WebDialog encoding bug found!
-
In Windows 7 p(params) returns non utf-8
"lid1,\xC3\xA9lan"
and console shows:
return using add_action_callback lid1 = élan
return using get_element_value => élan -
which one is affected appears to have changed between v8 and v2013, and it's a different charset
and now causes the encoding error message ONLY if you try and combine strings...

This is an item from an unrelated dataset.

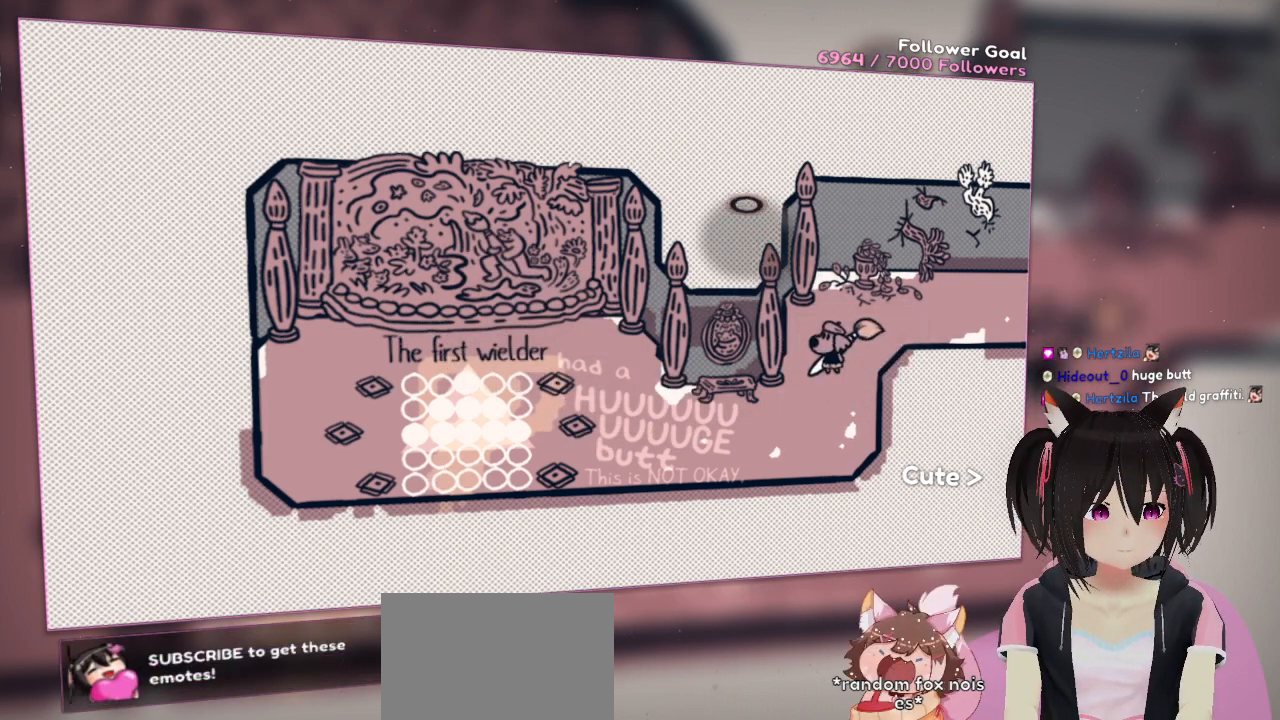
{"buttons": ["R2"], "left_stick": "center", "right_stick": "center", "events": [[150, "right_stick", "down-left"], [217, "right_stick", "down"], [250, "R2", "down"], [383, "right_stick", "center"], [417, "R2", "up"], [450, "R2", "down"]]}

so v2014 can't print the last line the same as v2013
@Jauntxo does it through a coding error if you coment out
#if (Sketchup.version.to_i > 13) && ( not param_val == elm_val) # @dlg2.execute_script("translation3.textContent='Error; #<Encoding;;CompatibilityError; incompatible character encodings; ASCII-8BIT and UTF-8>'") # else @dlg2.execute_script("translation3.textContent='#{param_val}' + ' == ' + '#{elm_val}'") # end
-
@juantxo said:
In Windows 7 p(params) returns non utf-8
"lid1,\xC3\xA9lan"..ON mac p(params)
"lid1,\xE2\x88\x9A\xC2\xA9lan"
why?
-
@driven said:
@juantxo said:
In Windows 7 p(params) returns non utf-8
"lid1,\xC3\xA9lan"..ON mac p(params)
"lid1,\xE2\x88\x9A\xC2\xA9lan"
why?
We are seeing the raw 8-bit byte sequences of the string representations and the chaos that results when Ruby and SU try to convert character encodings without knowing for sure what they had.
-
I didn't know the ASCII-8BIT encoding issue before, but it's only the cherry on the cake.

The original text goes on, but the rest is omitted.